I was checking my results of an exercise online. The Maximum of my function was (1): $$\frac{4^{\frac{-1}{\log(2)}}}{\log^2(2)}$$
Now I wolframalpha tells me the alternate form is (2): $$\frac{1}{e^2\log^2(2)}$$
I feel like this form could be useful for future problems sometimes, but I absolutely have no clue how to get there. Could someone help me converting the maximum (1) into the alternate form (2)?
On
Firstly we have $4=2^2$. So we get $$\frac{(2^2)^{\frac{-1}{\log(2)}}}{\log^2(2)}=\frac{2^{\frac{-2}{\log(2)}}}{\log^2(2)}$$
I´ve applied the rule $\left(\color{blue}a^{\color{red}b}\right)^{\color{green}c}=\color{blue}a^{\color{red}b\cdot \color{green}c}$. Furthermore it is $2=e^{\log(2)}$.

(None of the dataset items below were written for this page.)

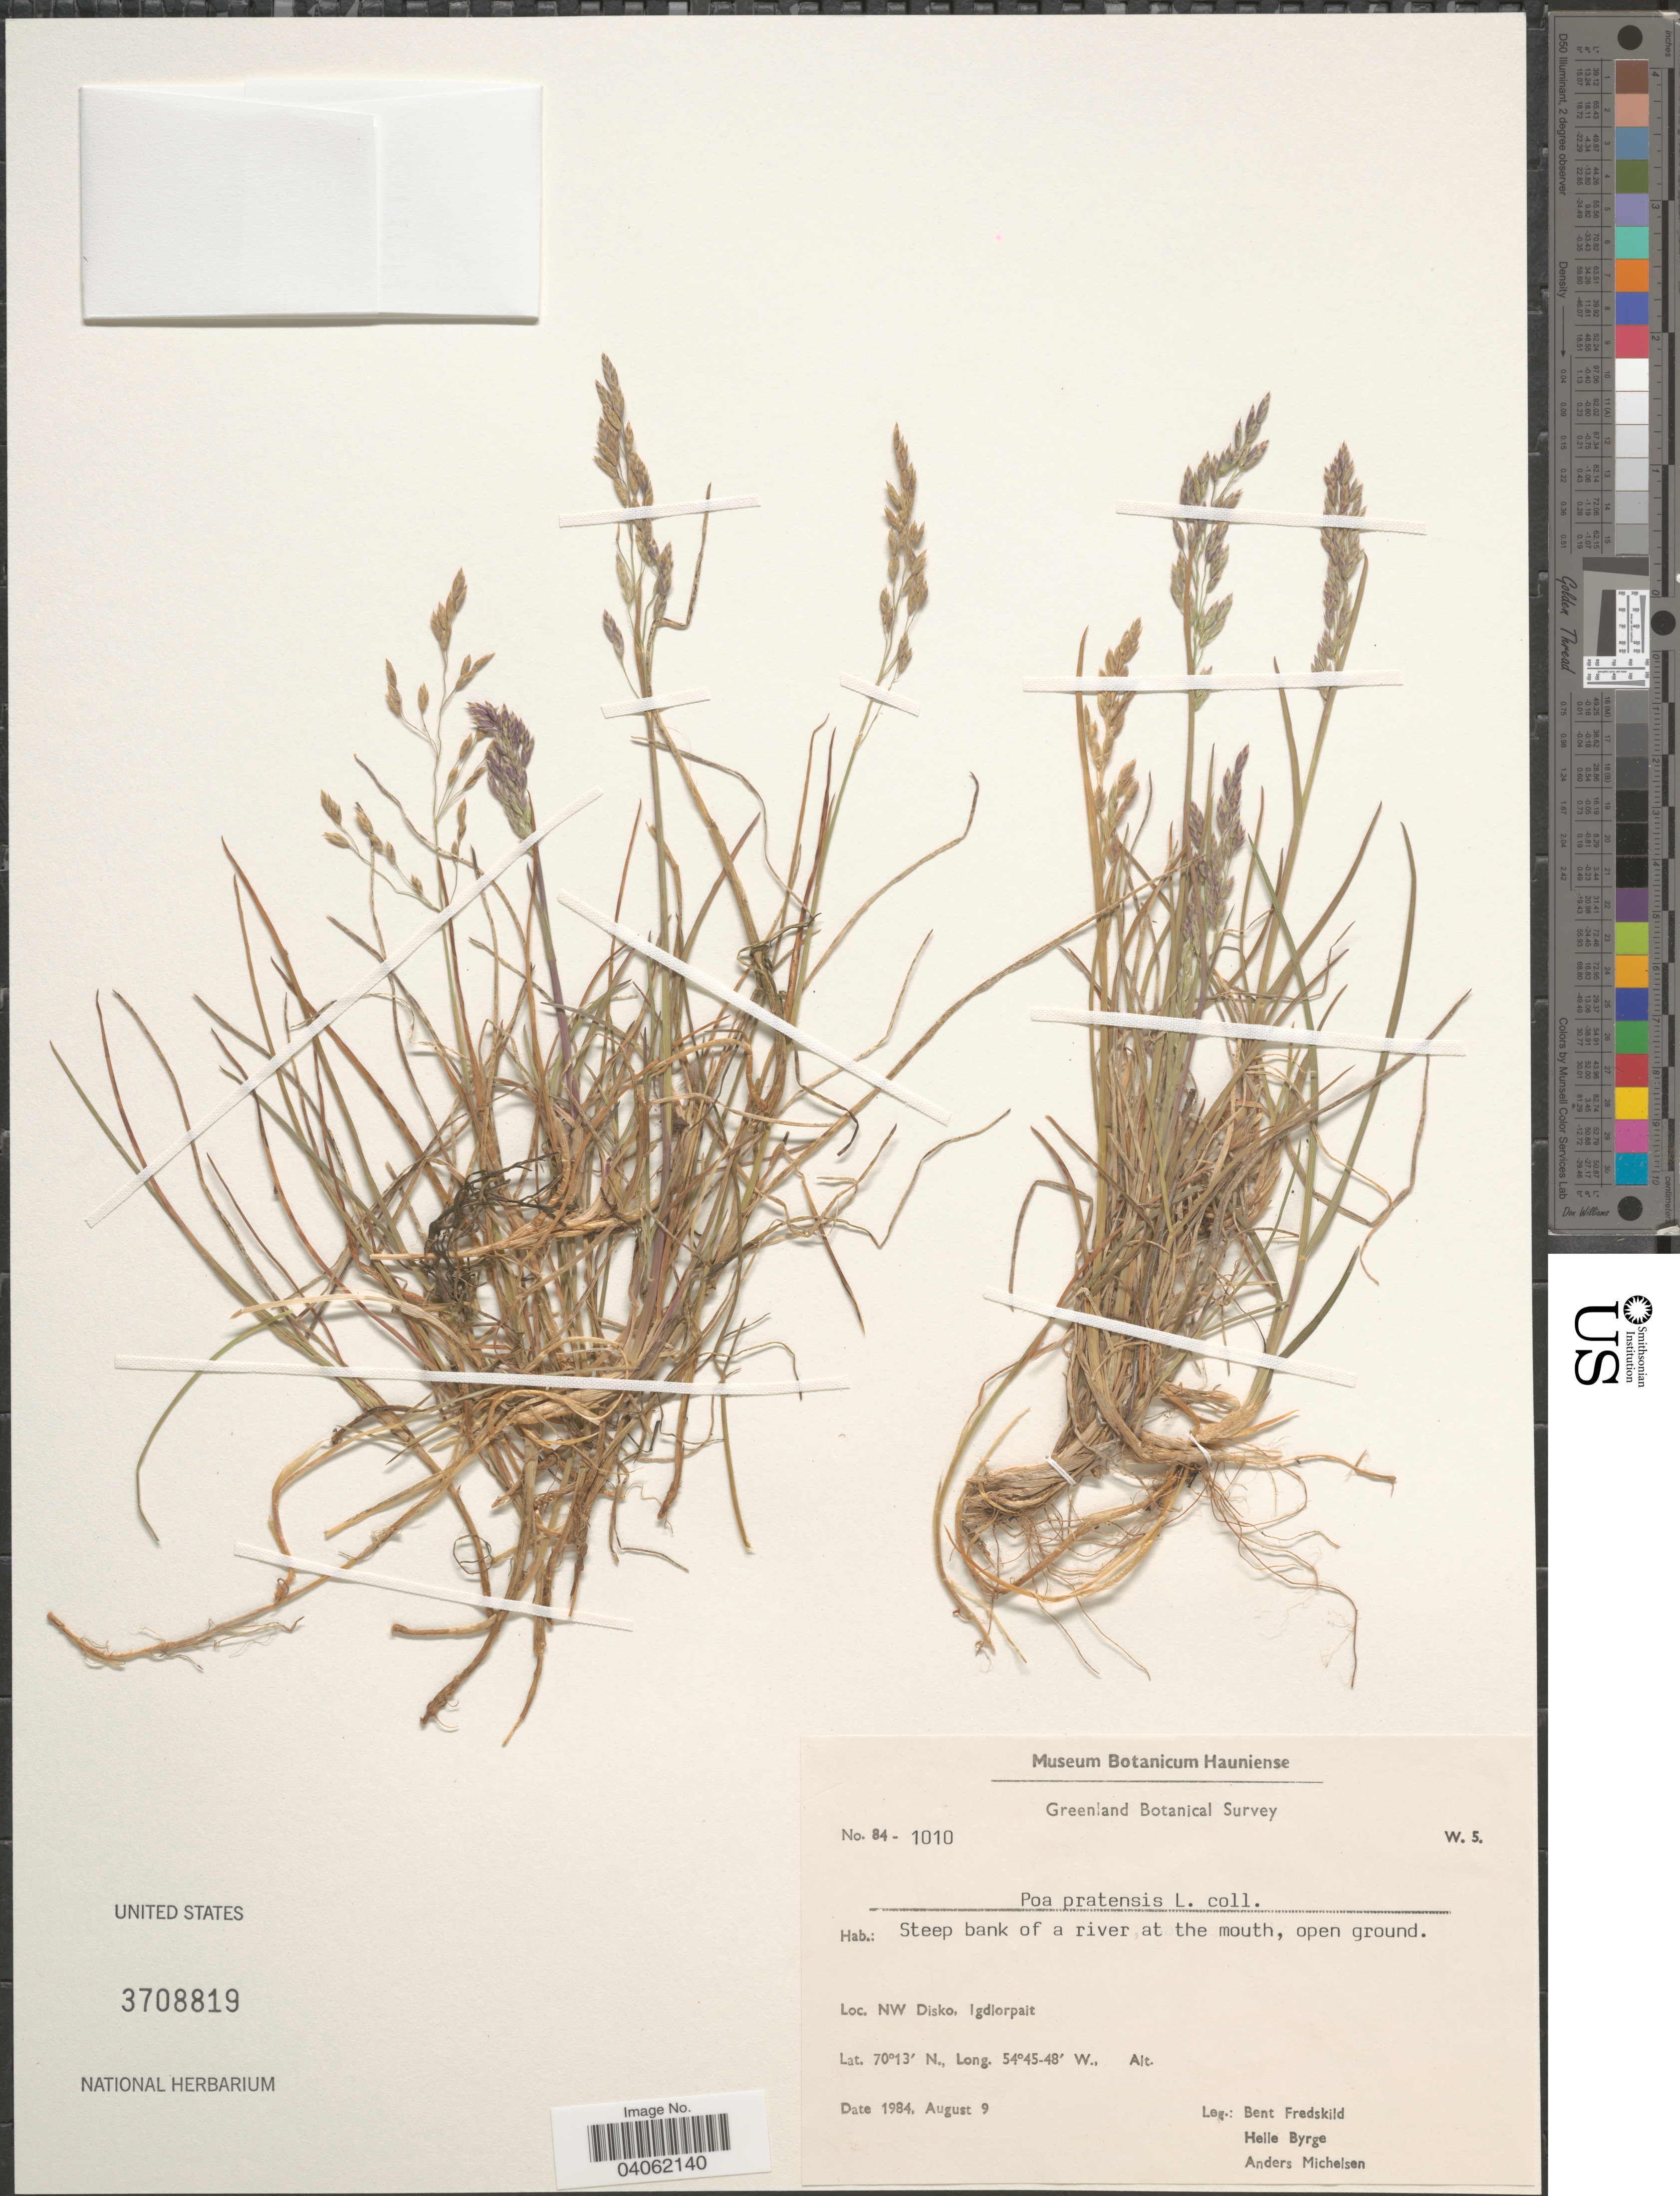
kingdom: Plantae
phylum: Tracheophyta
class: Liliopsida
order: Poales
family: Poaceae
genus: Poa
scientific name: Poa pratensis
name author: L.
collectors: B. Fredskild, H. Byrge & A. Michelsen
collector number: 84-1010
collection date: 1984-08-09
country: Greenland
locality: Steep bank of a river at the mouth, open ground. NW Disko, Igdlorpait.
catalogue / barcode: US 3708819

$$=\frac{\left(e^{\log(2)}\right)^{\frac{-2}{\log(2)}}}{\log^2(2)}$$
Applying the rule above again and then cancelling $\log(2)$.
$$=\frac{e^{\log(2)\cdot {\frac{-2}{\log(2)}}}}{\log^2(2)}=\frac{e^{-2}}{\log^2(2)}=\frac{1}{e^2\cdot \log^2(2)}$$
On
It's a logarithmic rule-- a transformation rule, notice that $\log^2{(2)}$ appears common, so focus on $4^{\frac{-1}{\log{2}}}$ $$4^{\frac{-1}{\log{2}}} = 4^{-\frac{1}{\log{2}}}$$ $$ \frac{1}{\log_{a}{b}} = \log_{b}{a}$$ $$4^{-\frac{1}{\log{2}}} = 4^{-\log_{2}{e}}$$ $$4^{-\log_{2}{e}} = 2^{-2\log_{2}{e}}$$ $$2^{(\log_{2}{e})(-2)}$$ There's also another transformation rule $$ a^{log_{a}{b}} = b$$ $$2^{(\log_{2}{e})(-2)} = (2^{\log_{2}{e}})^{-2}$$ $$e^{-2}$$
Assuming $\frac{4^{\frac{-1}{\ln2}}}{\ln^2(2)}$ = $\frac{1}{e^2\ln^22}$
$\frac{4^{\frac{-1}{\ln2}}}{1}$ = $\frac{1}{e^2}$
${4^{\frac{1}{\ln2}}}$ = ${e^2}$
$\frac{\ln4}{\ln2} $=2$\ln e$
$e$= $\frac{\ln 4}{2\ln2}$ =1
Reverse the above steps, we can prove from (1) to (2).